Corporate compliance professionals can learn a lot from the audit world. Our latest lesson comes in a statement from the Securities and Exchange Commission, warning auditors to do better at identifying the risk of fraud among their corporate clients – and that statement has plenty of practical implications for compliance officers, too.
The statement itself came from Paul Munter, the SECs acting chief accountant. He first reminded auditors that they have a duty to consider the risk of fraud when reviewing clients’ financial statements, and that duty can’t be shirked just because it’s hard.
Lately, Munter said his office has heard “particularly troubling feedback” that audit firms tend to discuss fraud risk with their clients more in terms of what auditors can’t do, or what they aren’t required to do. That attitude has to change, he said.
For compliance officers (and internal auditors and corporate risk managers), Munter’s warning to audit firms has several implications.
First, if your audit firm is going to be more aggressive in assessing fraud risk, that’s going to shift the working relationship you have with them. The auditors might well ask for new types of evidence they hadn’t requested before, or be more persistent with questions about how your policies and controls work. The more you can anticipate those needs now, the better everything will unfold when audit season comes. (Usually in the several months following the end of your fiscal year.)
Second and more importantly, however – compliance officers have an opportunity here, because the ethics and compliance program plays a crucial role in a company’s anti-fraud efforts.
So, the more we understand how the ethics and compliance program supports anti-fraud efforts, the more you have a chance to shine in front of the auditors, senior management, and the board.
Munter gave compliance officers a few clues when he talked about how auditors should assess fraud risk.
First, he said, “Auditors should also devote sufficient time and resources to the assessment of the issuer’s entity-level controls. An auditor is required to obtain an understanding of the issuer’s control environment. This would include assessing whether the organization demonstrates a commitment to integrity and ethical values.”
In practice, that means reviewing things very much in the compliance officer’s purview: the code of conduct, the whistleblower hotline, anti-corruption training, and related efforts to strengthen a culture of ethics compliance.
Munter, however, wants auditors to do more than simply confirm a company has these things – because every public company is supposed to have them, as a routine part of compliance with the Sarbanes-Oxley Act. Munter urged auditors to go further and understand how much code, the hotline, and related controls actually work at the company.
Take the whistleblower hotline as an example, Munter said. “Has the issuer simply checked the box on the requirement, or does the issuer have a culture that encourages whistleblowers who see something to actually say something?”
This is where compliance officers can start getting ahead of the curve. Think about how you would audit the effectiveness of your compliance program. Think about steps such as an employee survey on corporate culture (Munter expressly mentioned that idea) or tests of your whistleblower hotline, as well as reports on the speed and efficiency of your investigations into hotline calls.
The evidence you would gather to assess the effectiveness of your compliance program is the same evidence auditors would want to see when assessing your company’s control environment – and a strong control environment is indispensable to anti-fraud efforts.

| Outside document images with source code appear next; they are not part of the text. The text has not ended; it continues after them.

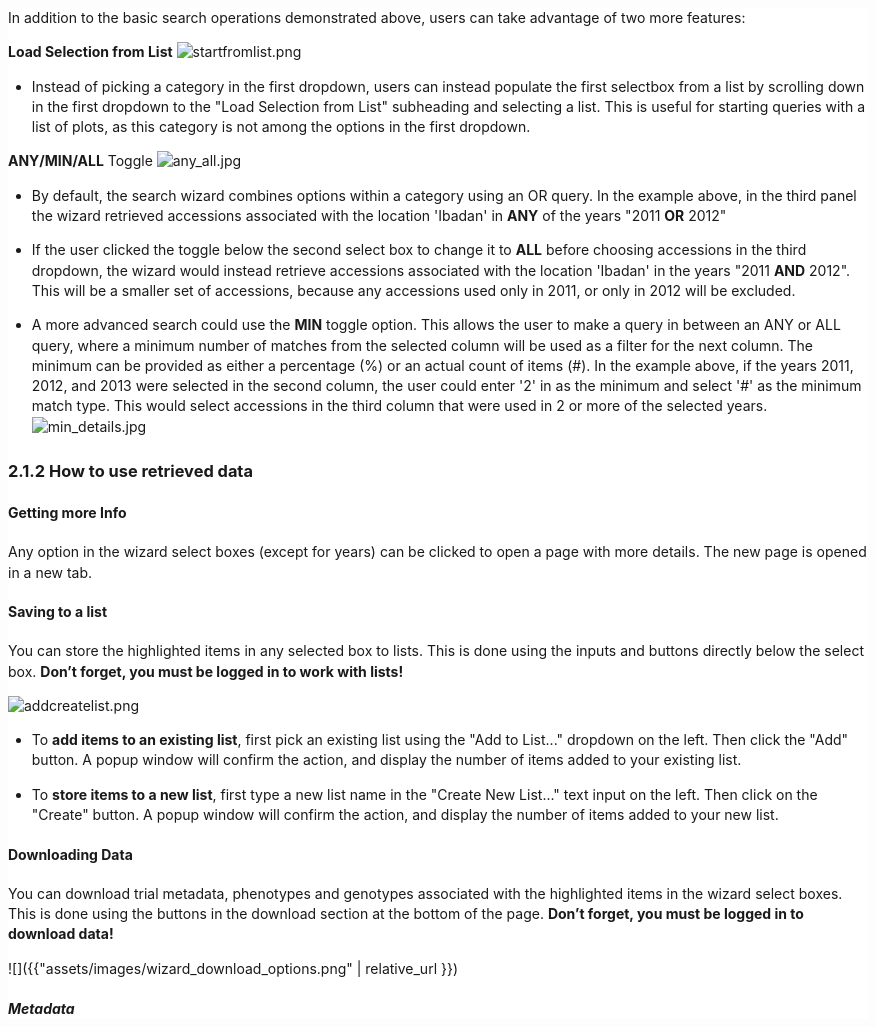 In addition to the basic search operations demonstrated above, users can take advantage of two more features:

**Load Selection from List** <img src='{{"assets/images/wizard_select_list.png" | relative_url }}' alt="startfromlist.png" width="87" height="21" />

-   Instead of picking a category in the first dropdown, users can instead populate the first selectbox from a list by scrolling down in the first dropdown to the "Load Selection from List" subheading and selecting a list. This is useful for starting queries with a list of plots, as this category is not among the options in the first dropdown.

**ANY/MIN/ALL** Toggle <img src='{{"assets/images/wizard_any_min_all_toggle.jpg" | relative_url }}' alt="any_all.jpg" width="120" />

-   By default, the search wizard combines options within a category using an OR query. In the example above, in the third panel the wizard retrieved accessions associated with the location 'Ibadan' in **ANY** of the years "2011 **OR** 2012"

-   If the user clicked the toggle below the second select box to change it to **ALL** before choosing accessions in the third dropdown, the wizard would instead retrieve accessions associated with the location 'Ibadan' in the years "2011 **AND** 2012". This will be a smaller set of accessions, because any accessions used only in 2011, or only in 2012 will be excluded.

-   A more advanced search could use the **MIN** toggle option.  This allows the user to make a query in between an ANY or ALL query, where a minimum number of matches from the selected column will be used as a filter for the next column.  The minimum can be provided as either a percentage (%) or an actual count of items (#).  In the example above, if the years 2011, 2012, and 2013 were selected in the second column, the user could enter '2' in as the minimum and select '#' as the minimum match type.  This would select accessions in the third column that were used in 2 or more of the selected years.<br /><img src='{{"assets/images/wizard_any_min_all_toggle_min_details.jpg" | relative_url }}' alt="min_details.jpg" width="120" />

### 2.1.2 How to use retrieved data 

#### Getting more Info

Any option in the wizard select boxes (except for years) can be clicked to open a page with more details. The new page is opened in a new tab.

#### Saving to a list

You can store the highlighted items in any selected box to lists. This is done using the inputs and buttons directly below the select box. **Don’t forget, you must be logged in to work with lists!**

<img src='{{"assets/images/add_create_list.png" | relative_url }}' alt="addcreatelist.png" height="81" />

-   To **add items to an existing list**, first pick an existing list using the "Add to List..." dropdown on the left. Then click the "Add" button. A popup window will confirm the action, and display the number of items added to your existing list.

-   To **store items to a new list**, first type a new list name in the "Create New List..." text input on the left. Then click on the "Create" button. A popup window will confirm the action, and display the number of items added to your new list.

#### Downloading Data

You can download trial metadata, phenotypes and genotypes associated with the highlighted items in the wizard select boxes. This is done using the buttons in the download section at the bottom of the page. **Don’t forget, you must be logged in to download data!**

![]({{"assets/images/wizard_download_options.png" | relative_url }})

##### Metadata
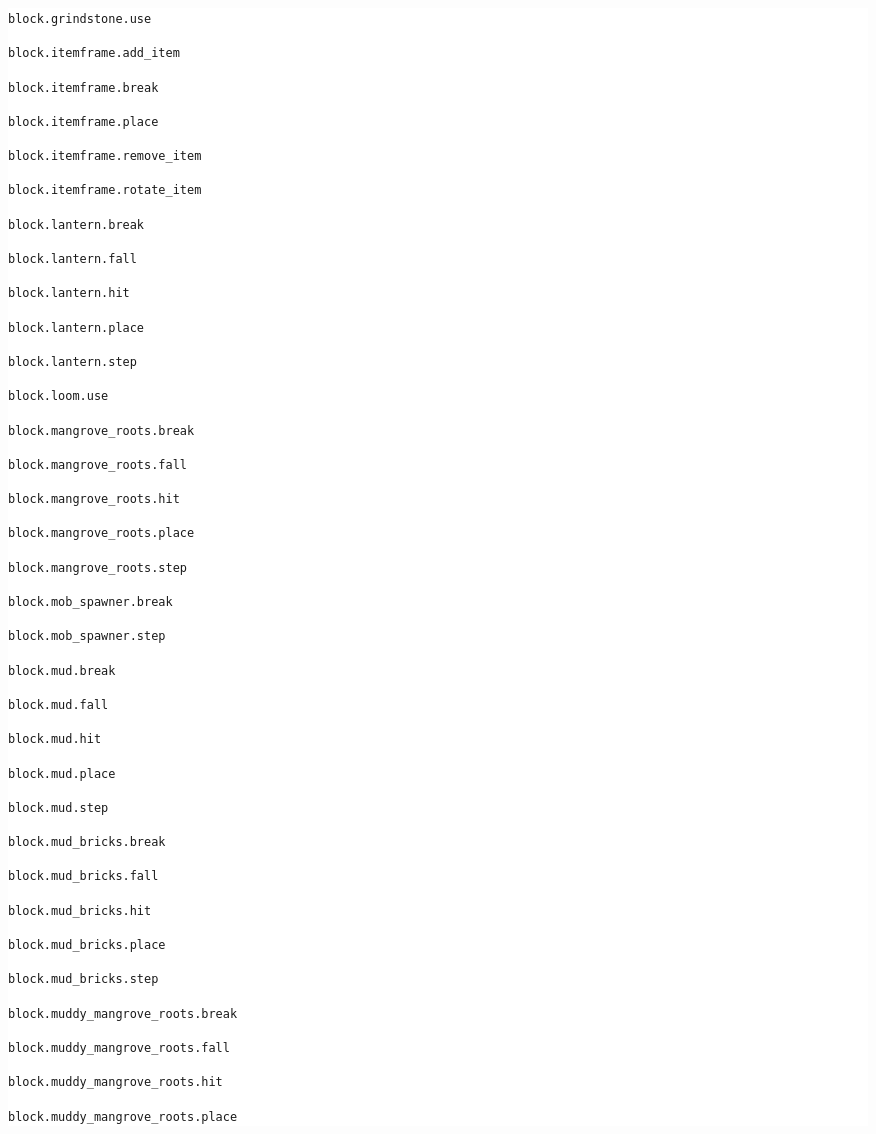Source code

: `block.grindstone.use`

`block.itemframe.add_item`

`block.itemframe.break`

`block.itemframe.place`

`block.itemframe.remove_item`

`block.itemframe.rotate_item`

`block.lantern.break`

`block.lantern.fall`

`block.lantern.hit`

`block.lantern.place`

`block.lantern.step`

`block.loom.use`

`block.mangrove_roots.break`

`block.mangrove_roots.fall`

`block.mangrove_roots.hit`

`block.mangrove_roots.place`

`block.mangrove_roots.step`

`block.mob_spawner.break`

`block.mob_spawner.step`

`block.mud.break`

`block.mud.fall`

`block.mud.hit`

`block.mud.place`

`block.mud.step`

`block.mud_bricks.break`

`block.mud_bricks.fall`

`block.mud_bricks.hit`

`block.mud_bricks.place`

`block.mud_bricks.step`

`block.muddy_mangrove_roots.break`

`block.muddy_mangrove_roots.fall`

`block.muddy_mangrove_roots.hit`

`block.muddy_mangrove_roots.place`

The U.S. Sentencing Guidelines and the Justice Department’s guidance on effective compliance programs already talk about the importance of assessing your compliance program from time to time. This new missive from the SEC is icing on that cake: the better you understand how well your compliance program supports a culture of ethics and compliance, the more quickly you can show auditors that, yes, your control environment and anti-fraud efforts are working well.
Compliance officers have another point to consider here: When you do get reports of fraud via your internal hotline, how are they handled? And how do your fraud investigations support your larger anti-fraud efforts?
That is, most large corporations already have an internal audit or anti-fraud team that does its own fraud risk assessment (just like external auditors are supposed to do as part of their annual audit). So how do your fraud investigations, disciplinary actions, and final reports help those internal teams to sharpen their fraud risk assessments?
This is no esoteric point. Munter expressly said in his statement: “An auditor should pay close attention to an issuer’s approach to its own fraud risk assessment as this can provide insight when evaluating the issuer’s control environment.”
Compliance officers won’t do that fraud risk assessment themselves, but your work can be invaluable to help those people in your enterprise who do perform the risk assessment. For example, do you conduct a root-cause analysis to determine why incidents of fraud happened? If you find that a string of fraudulent activity was simply the bad luck of hiring bad employees, that suggests a hiring problem. If you find that everyone was committing the same fraud in the same way, that suggests poor financial controls.
The point is that compliance teams should have strong working relationships with internal audit (or whoever manages fraud at your company) so that your investigations and findings about fraud flow to those teams, so that their fraud risk assessments can be more focused and relevant. They, your external auditors, and ultimately the board’s audit committee will all be thankful for it.
Ultimately, all of this is yet another example of how a strong ethics and compliance program can help a company in ways that go far beyond merely checking the box of regulatory requirements.